Though the scenario is just a simulation, law students had to handle it with the utmost sincerity as they navigated a confusing mock-up of a series of diplomatic crisis and terrorist attacks, including a plane hijacking and a shooting on a college campus.

Amos Guiora, a professor of law who teaches counterterrorism, national security and international relations for the S.J. Quinney College of Law at the University of Utah, crafted the crisis scenario with five of his students, organizing a fully scripted event to test another group of students on their ability to handle the decision-making and legal ramifications of countering a terrorist attack.

"The kinds of dilemmas they are confronted with, you could go in there and literally feel that you are in the White House (Situation) Room," Guiora said. "The scenarios are incredibly realistic.”

Guiora said the decisions students were asked to make had to reflect real legal analysis.

During a mock press conference, Joshua Thatcher, 27, a second-year law student, fielded questions from a hostile press that scrutinized the decision to down the plane, which resulted in a mass loss of life.
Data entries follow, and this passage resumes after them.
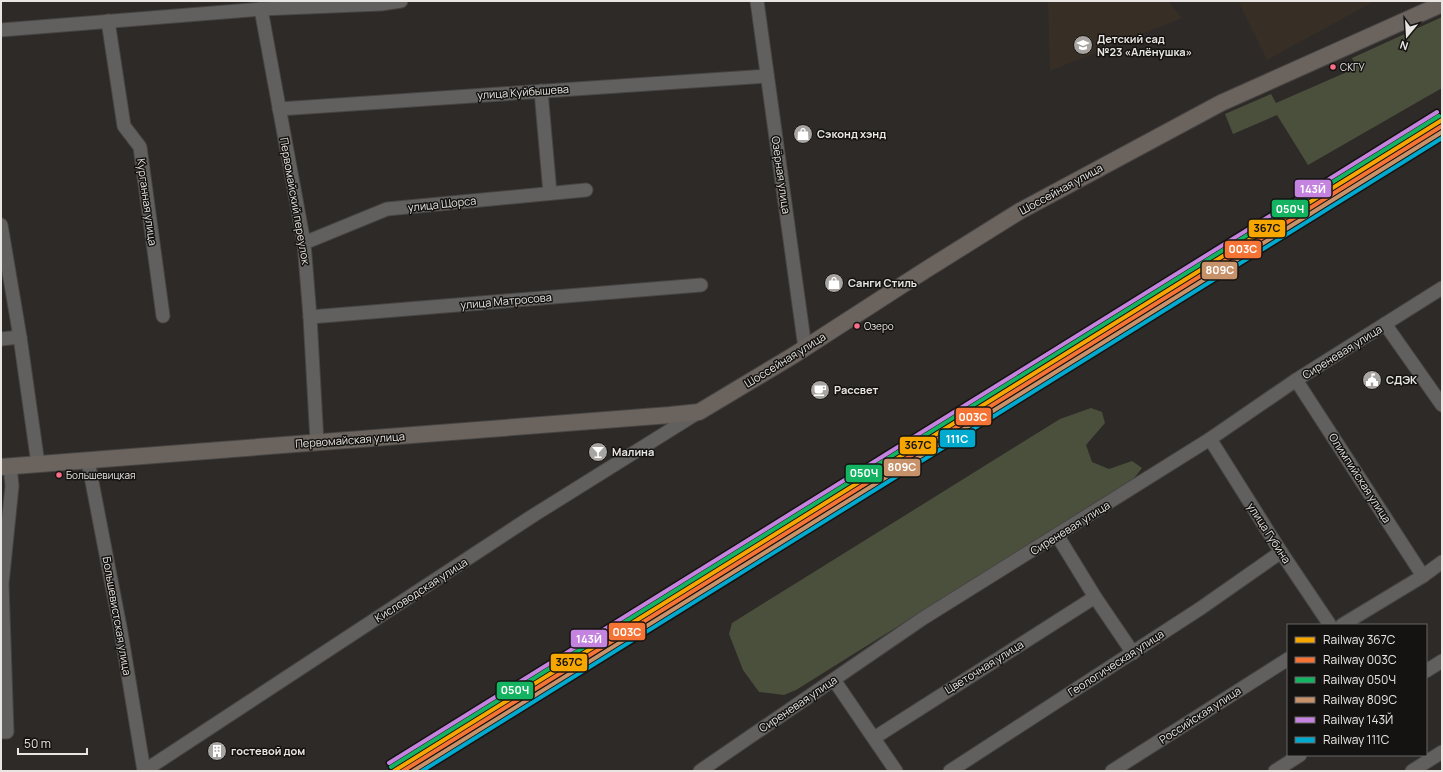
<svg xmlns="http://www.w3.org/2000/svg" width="1443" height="772" viewBox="0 0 1443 772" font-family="Manrope,sans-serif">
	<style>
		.built { fill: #372f26 }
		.green { fill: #4b503c }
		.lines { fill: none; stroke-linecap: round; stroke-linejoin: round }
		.minor-casing { stroke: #474544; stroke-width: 15 }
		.major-casing { stroke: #474544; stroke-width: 18 }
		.minor { stroke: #62605e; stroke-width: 13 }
		.major { stroke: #6b645e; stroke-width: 16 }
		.rail-1-casing { stroke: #151311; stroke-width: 7 }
		.rail-2-casing { stroke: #151311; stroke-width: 7 }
		.rail-3-casing { stroke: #151311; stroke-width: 7 }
		.rail-4-casing { stroke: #151311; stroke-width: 7 }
		.rail-5-casing { stroke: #151311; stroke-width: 7 }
		.rail-6-casing { stroke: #151311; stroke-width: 7 }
		.rail-1 { stroke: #f7a600; stroke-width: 4 }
		.rail-2 { stroke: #f57335; stroke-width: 4 }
		.rail-3 { stroke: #13b361; stroke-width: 4 }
		.rail-4 { stroke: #c7916a; stroke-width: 4 }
		.rail-5 { stroke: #c483df; stroke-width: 4 }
		.rail-6 { stroke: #00a9ce; stroke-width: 4 }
		.bus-dot { fill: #fb6d88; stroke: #151311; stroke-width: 1.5 }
		.labels { text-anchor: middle; stroke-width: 3; stroke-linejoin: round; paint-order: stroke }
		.bus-label { font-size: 10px; fill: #e8e5e2; stroke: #151311; text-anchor: start }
		.poi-label { font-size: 11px; font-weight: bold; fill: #e8e5e2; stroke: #151311; text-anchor: start }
		.street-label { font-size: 11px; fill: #e8e5e2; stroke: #151311 }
		.line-badge { stroke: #151311; stroke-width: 1.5 }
		.badge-label { font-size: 11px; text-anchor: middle; font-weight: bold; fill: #fff }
		.pale-badge-label { font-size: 11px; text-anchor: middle; font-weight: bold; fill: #111 }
	</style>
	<rect width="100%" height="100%" fill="#2d2a28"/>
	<!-- built -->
	<g class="built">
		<path d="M 1048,1 L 1168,1 L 1182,18 L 1050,71 Z"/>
		<path d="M 1238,1 L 1375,1 L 1267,60 Z"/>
	</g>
	<!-- green -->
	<g class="green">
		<path d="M 1442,17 L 1442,88 L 1308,165 L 1277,115 L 1233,134 L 1225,114 L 1271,94 L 1276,103 L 1356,68 L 1352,58 Z"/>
		<path d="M 1091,408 L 1102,412 L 1105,423 L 1086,445 L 1092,462 L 1109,469 L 1132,461 L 1142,468 L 1131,482 L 1097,502 L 796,690 L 784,695 L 759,692 L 743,670 L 729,634 L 732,623 L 1060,419 Z"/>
	</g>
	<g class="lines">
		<defs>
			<g id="minor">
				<path d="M 757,1 L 805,348"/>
				<path d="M 261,9 L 304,243 L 310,317 L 317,442"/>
				<path d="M 108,21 L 124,126 L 140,147 L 163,316"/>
				<path d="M 1,30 L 261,9 L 381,4 L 401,1"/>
				<path d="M 541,91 L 550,193"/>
				<path d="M 279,109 L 767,76"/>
				<path d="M 1,225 L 20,337 L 38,464"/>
				<path d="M 304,243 L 387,209 L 586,190"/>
				<path d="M 310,317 L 701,285"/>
				<path d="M 1385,324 L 1442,405"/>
				<path d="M 1,339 L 20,337"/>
				<path d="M 1296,380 L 1423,576"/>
				<path d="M 1210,439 L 1281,552 L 1330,625"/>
				<path d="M 88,461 L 121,632 L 144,771"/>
				<path d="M 1057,535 L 1095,597 L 1133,653"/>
				<path d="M 1342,625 L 1423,576 L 1442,562"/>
				<path d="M 1426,671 L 1442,661"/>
				<path d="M 834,680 L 896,771"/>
				<path d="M 1,732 L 7,732 L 2,584 L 12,486 L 10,466"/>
				<path d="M 874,738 L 1095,597"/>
				<path d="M 144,771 L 534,515 L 699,412"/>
				<path d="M 700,771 L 922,619 L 1210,439 L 1296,380 L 1442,288"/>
				<path d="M 950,771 L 1201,608 L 1281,552"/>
				<path d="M 1112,771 L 1288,659"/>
				<path d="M 1275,771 L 1300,755"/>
				<path d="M 1412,771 L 1442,752"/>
			</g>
			<path id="major" d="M 1,467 L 670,415 L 699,412 L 794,355 L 924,271 L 1020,211 L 1221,103 L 1442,4"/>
		</defs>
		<!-- minor casing -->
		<use href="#minor" class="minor-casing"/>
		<!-- major casing -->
		<use href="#major" class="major-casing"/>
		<!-- minor -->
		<use href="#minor" class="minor"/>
		<!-- major -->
		<use href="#major" class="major"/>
		<defs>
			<path id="rail-1" d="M 394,771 L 1442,120"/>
			<path id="rail-2" d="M 403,771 L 1442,126"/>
			<path id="rail-3" d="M 391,767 L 1439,116"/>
			<path id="rail-4" d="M 413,771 L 1442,132"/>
			<path id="rail-5" d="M 389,763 L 1437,112"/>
			<path id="rail-6" d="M 422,771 L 1442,138"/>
		</defs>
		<!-- rail-1 casing -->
		<use href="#rail-1" class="rail-1-casing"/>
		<!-- rail-2 casing -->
		<use href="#rail-2" class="rail-2-casing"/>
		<!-- rail-3 casing -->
		<use href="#rail-3" class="rail-3-casing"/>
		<!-- rail-4 casing -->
		<use href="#rail-4" class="rail-4-casing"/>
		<!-- rail-5 casing -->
		<use href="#rail-5" class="rail-5-casing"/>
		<!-- rail-6 casing -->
		<use href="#rail-6" class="rail-6-casing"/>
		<!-- rail-1 -->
		<use href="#rail-1" class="rail-1"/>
		<!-- rail-2 -->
		<use href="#rail-2" class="rail-2"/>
		<!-- rail-3 -->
		<use href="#rail-3" class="rail-3"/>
		<!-- rail-4 -->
		<use href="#rail-4" class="rail-4"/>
		<!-- rail-5 -->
		<use href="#rail-5" class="rail-5"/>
		<!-- rail-6 -->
		<use href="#rail-6" class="rail-6"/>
	</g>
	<!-- icons -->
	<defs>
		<symbol id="school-disc" viewBox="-11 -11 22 22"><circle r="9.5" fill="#a7a4a1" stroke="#151311"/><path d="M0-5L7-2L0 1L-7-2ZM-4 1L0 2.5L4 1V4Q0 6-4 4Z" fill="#fff"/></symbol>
		<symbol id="shop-disc" viewBox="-11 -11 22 22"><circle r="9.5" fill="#a7a4a1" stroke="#151311"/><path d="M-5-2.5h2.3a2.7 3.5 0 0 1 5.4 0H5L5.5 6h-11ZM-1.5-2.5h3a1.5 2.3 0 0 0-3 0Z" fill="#fff"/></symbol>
		<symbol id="civic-disc" viewBox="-11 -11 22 22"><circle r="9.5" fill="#a7a4a1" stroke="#151311"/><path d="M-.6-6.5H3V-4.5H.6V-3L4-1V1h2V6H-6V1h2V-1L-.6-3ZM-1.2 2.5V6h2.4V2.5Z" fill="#fff"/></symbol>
		<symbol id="cafe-disc" viewBox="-11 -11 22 22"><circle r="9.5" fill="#a7a4a1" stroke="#151311"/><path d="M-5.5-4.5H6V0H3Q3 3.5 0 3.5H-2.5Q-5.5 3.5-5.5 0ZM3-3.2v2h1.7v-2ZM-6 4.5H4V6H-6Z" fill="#fff"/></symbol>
		<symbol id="bar-disc" viewBox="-11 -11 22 22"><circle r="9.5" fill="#a7a4a1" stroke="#151311"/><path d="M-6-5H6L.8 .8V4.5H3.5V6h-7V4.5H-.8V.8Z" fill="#fff"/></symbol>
		<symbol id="building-disc" viewBox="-11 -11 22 22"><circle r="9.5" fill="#a7a4a1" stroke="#151311"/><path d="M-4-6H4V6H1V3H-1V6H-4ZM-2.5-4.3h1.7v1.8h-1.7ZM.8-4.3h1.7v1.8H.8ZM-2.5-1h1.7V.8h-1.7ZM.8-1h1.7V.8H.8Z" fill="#fff"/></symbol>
	</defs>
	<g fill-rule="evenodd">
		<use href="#school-disc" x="1072" y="34" width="22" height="22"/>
		<use href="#shop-disc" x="792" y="123" width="22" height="22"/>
		<use href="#shop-disc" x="823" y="272" width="22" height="22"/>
		<use href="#civic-disc" x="1361" y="369" width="22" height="22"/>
		<use href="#cafe-disc" x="809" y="379" width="22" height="22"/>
		<use href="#bar-disc" x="587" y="441" width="22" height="22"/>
		<use href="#building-disc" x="206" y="740" width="22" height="22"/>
	</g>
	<!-- markers -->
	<g class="bus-dot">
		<circle cx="1333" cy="67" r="3.5"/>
		<circle cx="857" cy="326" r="3.5"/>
		<circle cx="59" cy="475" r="3.5"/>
	</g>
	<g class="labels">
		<!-- bus labels -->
		<g class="bus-label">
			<text x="1340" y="71">СКГУ</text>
			<text x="864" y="330">Озеро</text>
			<text x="66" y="479">Большевицкая</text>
		</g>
		<!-- poi labels -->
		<g class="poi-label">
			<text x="1097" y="43">Детский сад<tspan x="1097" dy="13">№23 «Алёнушка»</tspan></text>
			<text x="817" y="138">Сэконд хэнд</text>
			<text x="848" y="287">Санги Стиль</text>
			<text x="1386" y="384">СДЭК</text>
			<text x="834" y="394">Рассвет</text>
			<text x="612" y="456">Малина</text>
			<text x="231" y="755">гостевой дом</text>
		</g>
		<!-- street labels -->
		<g class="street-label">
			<text transform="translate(523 92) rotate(-4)" y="4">улица Куйбышева</text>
			<text transform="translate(781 175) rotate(82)" y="4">Озёрная улица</text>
			<text transform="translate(1061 189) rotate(-29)" y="4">Шоссейная улица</text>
			<text transform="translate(295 201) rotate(80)" y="4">Первомайский переулок</text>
			<text transform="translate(147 202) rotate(82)" y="4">Курганная улица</text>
			<text transform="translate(442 204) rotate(-6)" y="4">улица Щорса</text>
			<text transform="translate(506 301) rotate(-5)" y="4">улица Матросова</text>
			<text transform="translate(1342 352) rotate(-32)" y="4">Сиреневая улица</text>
			<text transform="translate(785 360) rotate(-32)" y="4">Шоссейная улица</text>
			<text transform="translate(350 440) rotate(-4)" y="4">Первомайская улица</text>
			<text transform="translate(1360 478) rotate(57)" y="4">Олимпийская улица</text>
			<text transform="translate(1070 528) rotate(-32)" y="4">Сиреневая улица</text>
			<text transform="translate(1269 533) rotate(57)" y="4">улица Губина</text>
			<text transform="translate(421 590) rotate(-33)" y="4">Кисловодская улица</text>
			<text transform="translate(117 616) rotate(80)" y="4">Большевистская улица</text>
			<text transform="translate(1116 663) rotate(-33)" y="4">Геологическая улица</text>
			<text transform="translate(984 667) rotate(-32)" y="4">Цветочная улица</text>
			<text transform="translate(798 704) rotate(-34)" y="4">Сиреневая улица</text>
			<text transform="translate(1200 715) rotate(-33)" y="4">Российская улица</text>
		</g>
	</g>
	<g class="line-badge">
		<rect x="1294" y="179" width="38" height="19" rx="4" fill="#c483df"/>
		<rect x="1271" y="199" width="38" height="19" rx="4" fill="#13b361"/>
		<rect x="1248" y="219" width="38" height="19" rx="4" fill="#f7a600"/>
		<rect x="1224" y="240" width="38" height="19" rx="4" fill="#f57335"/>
		<rect x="1201" y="261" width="37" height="19" rx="4" fill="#c7916a"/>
		<rect x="955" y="407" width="37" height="19" rx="4" fill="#f57335"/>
		<rect x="939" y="429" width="37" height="19" rx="4" fill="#00a9ce"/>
		<rect x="899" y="436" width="38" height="19" rx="4" fill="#f7a600"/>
		<rect x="883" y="458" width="38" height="19" rx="4" fill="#c7916a"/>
		<rect x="845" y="464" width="38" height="19" rx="4" fill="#13b361"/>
		<rect x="608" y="622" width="38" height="19" rx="4" fill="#f57335"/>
		<rect x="570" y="629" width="38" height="19" rx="4" fill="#c483df"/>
		<rect x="550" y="653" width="38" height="19" rx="4" fill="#f7a600"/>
		<rect x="496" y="681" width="38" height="19" rx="4" fill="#13b361"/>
	</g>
	<g class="badge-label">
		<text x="1313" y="193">143Й</text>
		<text x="1290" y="213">050Ч</text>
		<text x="1243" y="253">003С</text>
		<text x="1220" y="274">809С</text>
		<text x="973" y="421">003С</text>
		<text x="957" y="443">111С</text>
		<text x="902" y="471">809С</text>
		<text x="864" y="477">050Ч</text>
		<text x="627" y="636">003С</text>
		<text x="589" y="643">143Й</text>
		<text x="515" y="694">050Ч</text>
	</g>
	<g class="pale-badge-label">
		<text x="1267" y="232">367С</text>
		<text x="918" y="449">367С</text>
		<text x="569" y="666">367С</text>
	</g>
	<!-- border -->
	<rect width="1443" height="772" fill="none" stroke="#e8e5e2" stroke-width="4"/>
	<!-- legend -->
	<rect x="1287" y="624" width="140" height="132" fill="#151311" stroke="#696765"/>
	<rect x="1295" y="637" width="20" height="6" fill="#f7a600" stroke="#696765"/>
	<text x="1323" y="644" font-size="12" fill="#e8e5e2">Railway 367С</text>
	<rect x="1295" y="657" width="20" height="6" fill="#f57335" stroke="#696765"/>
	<text x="1323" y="664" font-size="12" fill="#e8e5e2">Railway 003С</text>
	<rect x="1295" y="677" width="20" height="6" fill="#13b361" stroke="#696765"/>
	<text x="1323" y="684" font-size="12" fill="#e8e5e2">Railway 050Ч</text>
	<rect x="1295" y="697" width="20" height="6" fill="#c7916a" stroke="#696765"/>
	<text x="1323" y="704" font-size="12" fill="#e8e5e2">Railway 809С</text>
	<rect x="1295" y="717" width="20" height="6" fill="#c483df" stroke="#696765"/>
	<text x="1323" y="724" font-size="12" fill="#e8e5e2">Railway 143Й</text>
	<rect x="1295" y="737" width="20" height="6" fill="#00a9ce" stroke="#696765"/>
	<text x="1323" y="744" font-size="12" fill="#e8e5e2">Railway 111С</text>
	<!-- north arrow -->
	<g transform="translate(1407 36) rotate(198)" stroke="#151311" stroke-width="3" paint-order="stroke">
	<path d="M0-3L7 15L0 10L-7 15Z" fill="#e8e5e2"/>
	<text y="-6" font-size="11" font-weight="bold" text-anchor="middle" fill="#e8e5e2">N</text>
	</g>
	<!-- scale -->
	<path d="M18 748v6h69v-6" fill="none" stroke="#e8e5e2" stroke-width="2"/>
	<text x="24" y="748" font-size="12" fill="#e8e5e2" stroke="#151311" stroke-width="3" paint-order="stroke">50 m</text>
</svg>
The scenario was further complicated as the students initially tried to force the plane, from a British airline and with British nationals on board, to land before eventually deciding to shoot the plane down before it reached Atlanta.

"It’s stressful, I mean, we’ve been here for about an hour and a half and we have been grilled repeatedly," Thatcher said. "One thing that it has taught me is not to pass such quick judgment on those in power who are making those decisions."

Thatcher said the decision-making process was constantly in flux, with a barrage of information flowing in from various sources, providing both useful information and information that was intended to distract the decision-making.

"I know that there was a number of 'red herrings' built in," Andrew Radcliffe said. "There was a couple of random one-off questions about the DNI (director of national intelligence) being kidnapped in Russia, that's just fake."

Radcliffe, a former student who had previously done both the crisis response and the simulation design classes, returned to help enact the simulation.

"One of the biggest things is, when you read the news, a lot of times you are reading it through one scope," Radcliffe said, after playing his role as a member of the press. "This helps you introduce a more interdisciplinary scope of considering the legal ramifications and political ramifications."

Questions about the false sources of information added to the scrutiny of the decision-making, and students had to justify both how they determined information to be truthful and answer to why they may or may not have acted on information that was difficult to corroborate.

Guiora said the scenario was meant to closely reflect real world events like military action in Syria and a terrorist attack in Sweden.

When students were asked to justify their actions, they had to consider both the events of the scenario and the real world events unfolding simultaneously.

"We had to know what was happening in Syria and we had to know how our decisions today would further exacerbate that situation," Alyssa Wood, 25, a third-year law student, said.

Wood, who played the role of legal support, said the difficult part was not having enough time to think through a decision. Before the class, she said, Wood often felt very critical of how people handled events.

“You stand back and you say, ‘Oh that was a very bad decision, why would they do that,'" Wood said.

Friday's exercise changed her perspective.

"You have to do what you think and feel is best, based on the information that you have," she said.

The students ended the simulation, the culmination of a semester of preparation, with a mock congressional inquiry where they defended the decisions they had just made.

Guiora said students will also face an oral exam, where they will have time to reflect on their choices and analyze them more thoroughly.